> [Activities]:
• 1. In the lighting-system excerpt, begin at the words "Fourth--To elaborate a" and stop after "perfect general distribution.", giving that passage again with "conductors" substituted by "cables" wherever it appears.
• 2. Which ordinal words open the numbered requirements in the lighting-system excerpt? Give all of them.
• 3. Extend the lighting-system excerpt past its final sentence.

Segment Start: Document excerpt

Friday, 25 January 2013

Inventing A Complete System Of Lighting - 3


  Inventing A Complete System Of Lighting - 3

 Fourth--To elaborate a system or network of conductors capable of being placed
underground or overhead, which would allow of being tapped at any intervals, so that
service wires could be run from the main conductors in the street into each building.
Where these mains went below the surface of the thoroughfare, as in large cities, there
must be protective conduit or pipe for the copper conductors, and these pipes must allow
of being tapped wherever necessary. With these conductors and pipes must also be
furnished manholes, junction-boxes, con- nections, and a host of varied paraphernalia
insuring perfect general distribution.
Fifth--To devise means for maintaining at all points in an extended area of distribution a
practically even pressure of current, so that all the lamps, wherever located, near or far
away from the central station, should give an equal light at all times, independent of the
number that might be turned on; and safeguarding the lamps against rupture by sudden
and violent fluctuations of current. There must also be means for thus regulating at the
point where the current was generated the quality or pressure of the current throughout
the whole lighting area, with devices for indicating what such pressure might actually be
at various points in the area.
Sixth--To design efficient dynamos, such not being in existence at the time, that would
convert economically the steam-power of high-speed engines into electrical energy,
together with means for connecting and disconnecting them with the exterior
consumption circuits; means for regulating, equalizing their loads, and adjusting the
number of dynamos to be used according to the fluctuating demands on the central
station. Also the arrangement of complete stations with steam and electric apparatus and
auxiliary devices for insuring their efficient and continuous operation.

Segment End: Document excerpt
Segment Start: Input data

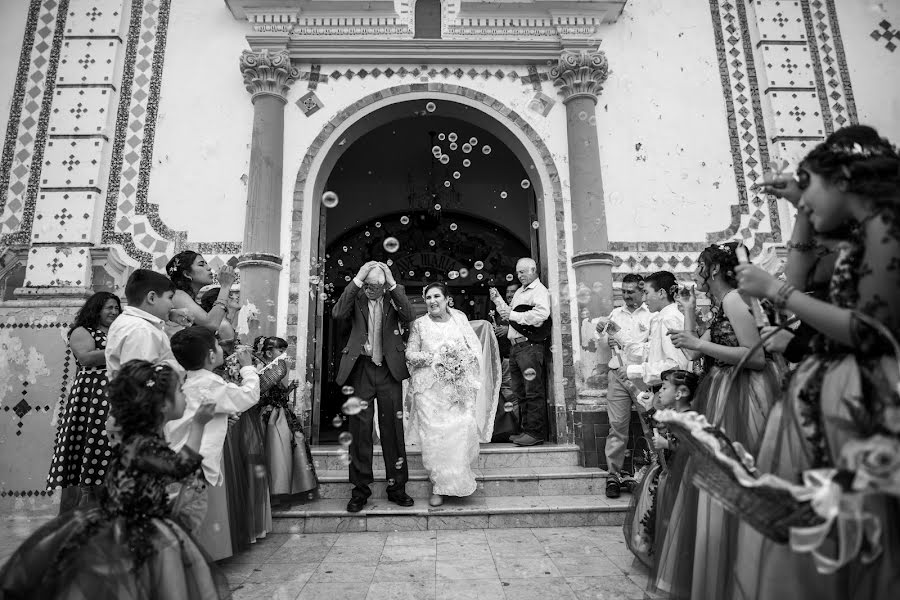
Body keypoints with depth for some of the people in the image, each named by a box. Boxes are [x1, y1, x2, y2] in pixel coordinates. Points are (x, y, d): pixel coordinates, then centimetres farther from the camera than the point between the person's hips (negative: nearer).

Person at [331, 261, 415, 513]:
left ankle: (396, 487, 17)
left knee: (393, 428, 5)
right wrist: (356, 281, -16)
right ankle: (360, 489, 16)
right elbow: (337, 314, -14)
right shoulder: (355, 298, 5)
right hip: (361, 369, 0)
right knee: (360, 429, 4)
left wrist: (393, 285, -15)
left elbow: (408, 317, -12)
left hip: (389, 369, 0)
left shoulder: (393, 299, 6)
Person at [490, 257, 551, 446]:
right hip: (515, 346, 9)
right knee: (520, 392, 12)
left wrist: (513, 315, -17)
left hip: (530, 346, -9)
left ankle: (536, 433, -2)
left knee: (533, 392, -7)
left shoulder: (539, 291, -4)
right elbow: (508, 315, 28)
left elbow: (541, 314, -22)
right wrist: (498, 300, 15)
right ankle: (526, 430, 21)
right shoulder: (519, 292, 24)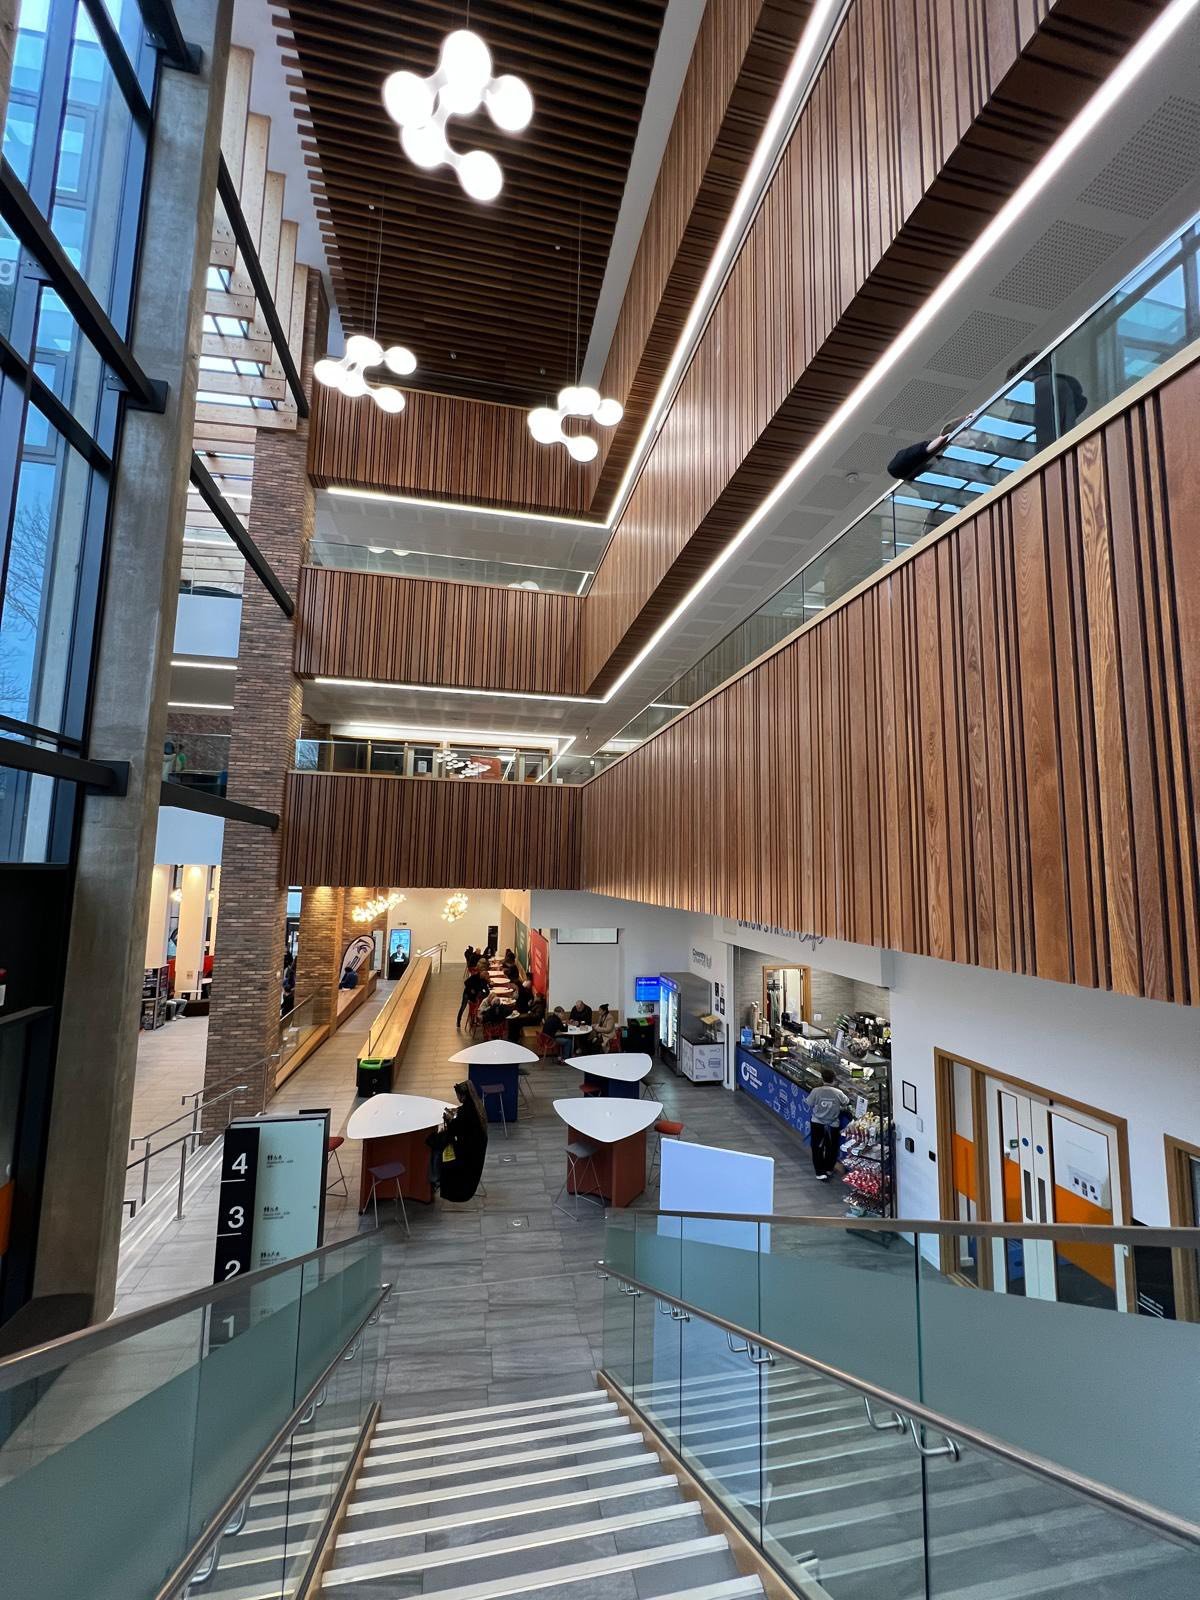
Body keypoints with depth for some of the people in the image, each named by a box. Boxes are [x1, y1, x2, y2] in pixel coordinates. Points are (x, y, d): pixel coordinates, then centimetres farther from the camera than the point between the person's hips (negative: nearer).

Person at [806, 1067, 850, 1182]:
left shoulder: (816, 1091, -19)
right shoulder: (838, 1093, -17)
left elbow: (809, 1103, -4)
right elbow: (846, 1102, 2)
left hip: (817, 1124, -1)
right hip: (833, 1125, 1)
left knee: (817, 1148, 13)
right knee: (832, 1148, 23)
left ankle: (820, 1172, 10)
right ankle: (828, 1169, 36)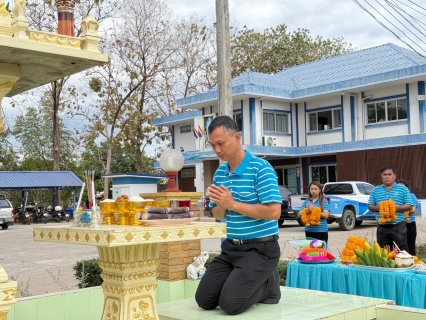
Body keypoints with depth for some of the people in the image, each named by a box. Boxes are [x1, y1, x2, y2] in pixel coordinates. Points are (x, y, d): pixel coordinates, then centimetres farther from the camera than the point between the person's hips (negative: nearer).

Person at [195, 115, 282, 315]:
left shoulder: (261, 169, -15)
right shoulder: (220, 173, 8)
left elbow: (274, 212, -22)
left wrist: (233, 204, -20)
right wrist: (220, 204, -11)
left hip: (260, 248, -7)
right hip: (231, 247, 8)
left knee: (230, 303, -18)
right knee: (204, 300, 2)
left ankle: (267, 285, 11)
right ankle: (255, 283, 21)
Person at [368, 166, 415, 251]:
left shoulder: (403, 189, 3)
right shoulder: (375, 190, 11)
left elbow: (409, 206, -1)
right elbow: (370, 206, 10)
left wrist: (397, 207, -17)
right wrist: (377, 208, -12)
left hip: (398, 226, -3)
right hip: (382, 227, 3)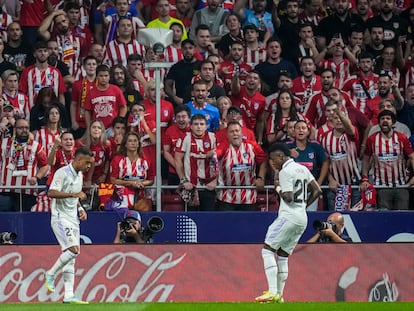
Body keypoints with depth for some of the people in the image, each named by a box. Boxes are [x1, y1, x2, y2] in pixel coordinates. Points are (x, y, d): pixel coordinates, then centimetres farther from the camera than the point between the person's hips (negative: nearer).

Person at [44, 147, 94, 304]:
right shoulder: (63, 173, -13)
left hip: (73, 219, 9)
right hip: (61, 218, -9)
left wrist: (80, 209, 10)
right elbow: (51, 193, -25)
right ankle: (51, 274, -1)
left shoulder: (79, 175, 15)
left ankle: (68, 296, 5)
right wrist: (74, 194, -30)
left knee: (71, 257, 5)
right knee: (73, 249, -22)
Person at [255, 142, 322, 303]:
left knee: (267, 250, -7)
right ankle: (279, 296, 11)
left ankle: (272, 292, -19)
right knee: (282, 255, 14)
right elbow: (317, 191, 16)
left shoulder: (285, 172, -11)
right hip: (302, 219, 9)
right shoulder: (302, 169, 16)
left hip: (288, 216, -9)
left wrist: (278, 187, -2)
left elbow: (288, 198, -18)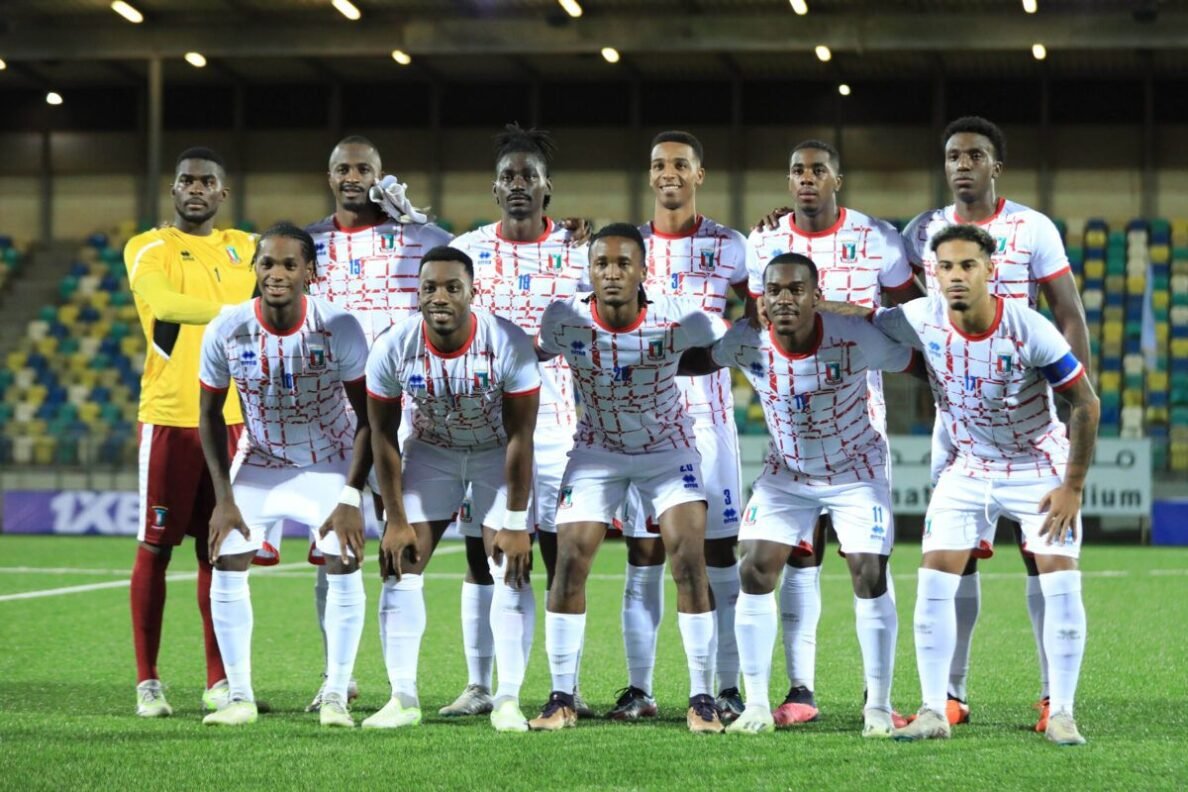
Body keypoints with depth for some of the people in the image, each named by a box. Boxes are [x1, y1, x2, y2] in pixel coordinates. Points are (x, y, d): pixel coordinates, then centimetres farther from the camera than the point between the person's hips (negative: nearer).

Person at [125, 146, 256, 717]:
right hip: (169, 418, -4)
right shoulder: (148, 249, -3)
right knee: (156, 548, -1)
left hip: (232, 417, 4)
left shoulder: (246, 249, 13)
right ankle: (148, 682, 5)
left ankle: (219, 682, 12)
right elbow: (162, 301, -24)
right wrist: (237, 313, -34)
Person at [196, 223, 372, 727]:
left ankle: (335, 696, -6)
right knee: (227, 566, -11)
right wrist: (224, 497, -10)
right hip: (258, 462, 2)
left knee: (344, 565, -18)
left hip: (329, 464, -2)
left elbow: (367, 417, -14)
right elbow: (210, 416, -4)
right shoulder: (226, 331, -18)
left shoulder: (339, 328, -23)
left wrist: (351, 497, -21)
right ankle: (240, 696, 0)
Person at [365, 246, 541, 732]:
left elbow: (520, 437, -21)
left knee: (511, 568, -12)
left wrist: (516, 523, -20)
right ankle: (403, 698, -2)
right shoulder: (392, 349, -22)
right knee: (401, 563, -7)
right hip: (430, 451, 2)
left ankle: (509, 700, -8)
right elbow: (383, 437, -11)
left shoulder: (509, 345, -28)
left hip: (497, 454, -2)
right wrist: (396, 520, -11)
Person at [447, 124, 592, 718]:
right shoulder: (467, 250, 5)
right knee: (481, 551, 1)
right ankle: (478, 686, 5)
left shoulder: (579, 251, 3)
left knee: (561, 553, -2)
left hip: (555, 423, -1)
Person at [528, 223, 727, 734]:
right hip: (596, 450, 1)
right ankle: (561, 699, 3)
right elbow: (536, 354, -2)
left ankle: (702, 700, -4)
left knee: (690, 562, -13)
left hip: (668, 447, -1)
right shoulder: (564, 318, -22)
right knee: (569, 562, -8)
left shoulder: (677, 319, -25)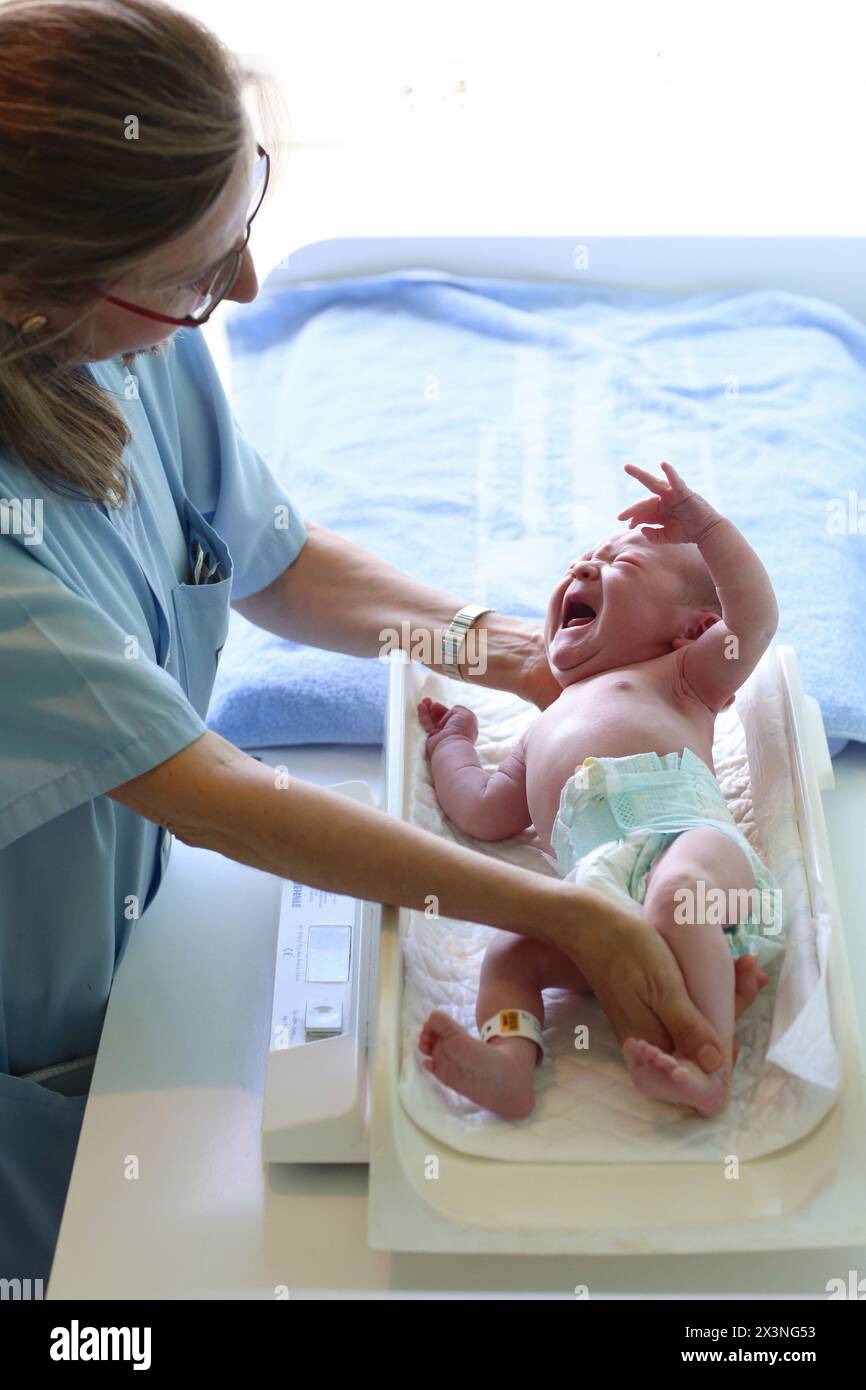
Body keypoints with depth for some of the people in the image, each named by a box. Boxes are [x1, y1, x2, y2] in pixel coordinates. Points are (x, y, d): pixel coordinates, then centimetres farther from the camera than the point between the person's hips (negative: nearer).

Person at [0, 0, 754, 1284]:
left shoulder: (134, 341, -16)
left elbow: (275, 563, 0)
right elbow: (213, 799, -34)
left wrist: (505, 648, -13)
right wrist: (566, 916, -30)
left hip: (129, 927, 5)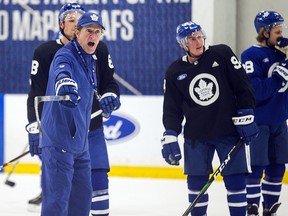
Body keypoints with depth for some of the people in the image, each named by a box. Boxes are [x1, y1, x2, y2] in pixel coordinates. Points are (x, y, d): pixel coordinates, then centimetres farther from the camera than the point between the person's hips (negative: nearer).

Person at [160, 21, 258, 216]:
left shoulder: (222, 55, -4)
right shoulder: (175, 72, 2)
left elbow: (243, 88, -3)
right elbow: (172, 109, 6)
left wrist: (245, 118, -7)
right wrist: (170, 137, -4)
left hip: (229, 131, -2)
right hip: (196, 136, 2)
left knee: (235, 180, -3)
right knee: (196, 181, 2)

Segment End: Input data

> [Answers to the tasks]:
• 1.
Fourth--To elaborate a system or network of cables capable of being placed
underground or overhead, which would allow of being tapped at any intervals, so that
service wires could be run from the main cables in the street into each building.
Where these mains went below the surface of the thoroughfare, as in large cities, there
must be protective conduit or pipe for the copper cables, and these pipes must allow
of being tapped wherever necessary. With these cables and pipes must also be
furnished manholes, junction-boxes, con- nections, and a host of varied paraphernalia
insuring perfect general distribution.

• 2. Fourth, Fifth, Sixth

• 3.
Seventh--To invent devices that would prevent the current from becoming excessive
upon any conductors, causing fire or other injury; also switches for turning the current on
and off; lamp-holders, fixtures, and the like; also means and methods for establishing the
interior circuits that were to carry current to chandeliers and fixtures in buildings.
Here was the outline of the programme laid down in the autumn of 1878, and pursued
through all its difficulties to definite accomplishment in about eighteen months, some of
the steps being made immediately, others being taken as the art evolved. It is not to be
imagined for one moment that Edison performed all the experiments with his own hands.
The method of working at Menlo Park has already been described in these pages by those
who participated. It would not only have been physically impossible for one man to have
done all this work himself, in view of the time and labor required, and the endless detail;
but most of the apparatus and devices invented or suggested by him as the art took shape
required the handiwork of skilled mechanics and artisans of a high order of ability.
Toward the end of 1879 the laboratory force thus numbered at least one hundred earnest
men. In this respect of collaboration, Edison has always adopted a policy that must in part
be taken to explain his many successes. Some inventors of the greatest ability, dealing
with ideas and conceptions of importance, have found it impossible to organize or even to
tolerate a staff of co-workers, preferring solitary and secret toil, incapable of team work,
or jealous of any intrusion that could possibly bar them from a full and complete claim to
the result when obtained. Edison always stood shoulder to shoulder with his associates,
but no one ever questioned the leadership, nor was it ever in doubt where the inspiration
originated. The real truth is that Edison has always been so ceaselessly fertile of ideas
himself, he has had more than his whole staff could ever do to try them all out; he has
sought co-operation, but no exterior suggestion. As a matter of fact a great many of the
"Edison men" have made notable inventions of their own, with which their names are
imperishably associated; but while they were with Edison it was with his work that they
were and must be busied.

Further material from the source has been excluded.